Who’s the tallest?
When New York City’s World Trade Center (412-meters) fell on September 11, 2001 it robbed America of some of the tallest edifices in the world. America still has the Empire State Building (381-meters) in New York and Chicago’s 442-meter Sears Tower, but all the tallest buildings in the world are now elsewhere - places like the Middle East and the Far East. In today’s urban world there is a certain national pride riding on and associated with the height of one’s urban architecture, so the heights being reached by engineers and architects today have a little to do with politics, ideology and social mythology as well as with business and communication.
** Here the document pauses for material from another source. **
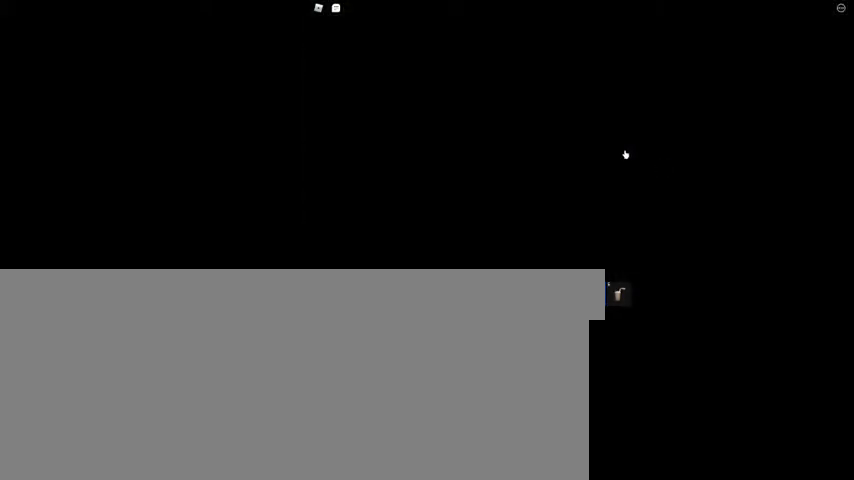
{"keys": [], "mouse": [], "events": []}
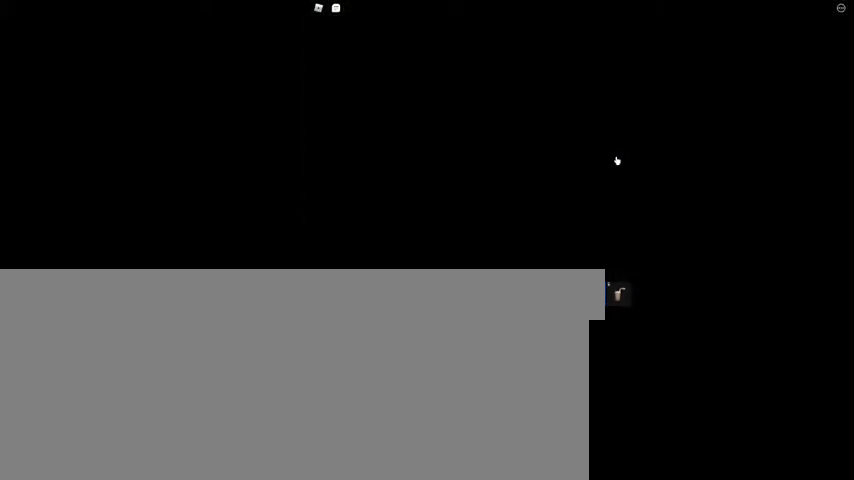
{"keys": [], "mouse": [], "events": []}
The World Trade Center is set to be replaced by the so-called Freedom Tower, at 541-meters projected to be a sufficiently tall and proud target - pardon me, I mean monument. But it is not erected yet. The centerpiece of Kuala Lumpur, Malaysia’s skyline, the 452-meter Petronas Tower, was the tallest in the world when it was finished in 1998. The current title-holder for world’s tallest building is the 509-meter Taipei 101 in Taipei, Taiwan. But that will change if proposed future constructions go ahead.
In late-July I read of a proposed new 610-meter project for the Chicago waterfront called the Fordham Spire, a 444-meter building topped with a 166–meter spire. But that might be eclipsed by the possibly 700-meter tall Burj Dubai tower proposed in the United Arab Emirates. In Japan, the 333-meter tall Tokyo Tower is now 47-years-old and already out-of-date as a communications facility. Proposals for a 700-meter New Tokyo Tower elsewhere in the metropolis have been floated, but there are difficulties - funding, property zoning, urban bylaws, real estate prices, complaints from local residents, etc.
As a Canadian I am always irked when I hear news of new buildings hailed as the world’s newest tallest tower title-holder, because the plain fact of the matter is that the tallest man-made structure ever erected is the 553-meter tall CN Tower in Toronto, Canada, finished in 1975. True, proposals for a New Tokyo Tower, for the Fordham Spire, and for the Burj Dubai exceed and even dwarf the CN Tower. But they aren’t built yet. Furthermore, Chicago’s Sears Tower, Kuala Lumpur’s Petronas Tower, and Taipei’s Taipei 101 are not, technically speaking, towers. They are buildings.
Here is an important point. Too often these days the word “tower” is included in the name of a building as an adjective to highlight or describe its soaring stature, not as a noun to properly identify the kind of structure that it is. A building and a tower are not the same things. All towers are buildings - things that are built. But not all buildings are towers. Except for Tokyo Tower and the CN Tower every one of those other edifices I named above - even though some carry the word“tower” in their names - are buildings, not towersproperly speaking. So, I wish journalists would report the facts correctly. In fact, what I wish for is that every time a new record-breaking tall building is completed and hailed as the world’s tallest that a side note would be written stating that the tallest man-made object ever remains the 553-meter CN Tower in Toronto. That would make me happy.
A certain poetic or figurative element has crept into the modern use of the word “tower.”I suppose that, properly speaking, any building can truly be called a tower so long as it is relatively high for its length and width. Conversely, any tower can be called a building because it is a thing that is built, consisting of properly assembled materials. But I am more conservative in my use of the word and I limit my model of a building to those fixed constructions incorporating walls and roofs (rooms). That definition mostly excluded towers, I think, in which the notions of walls and roofs - and rooms as well - do not apply as they do in other buildings, and for which the notion of “fixed” is quite different.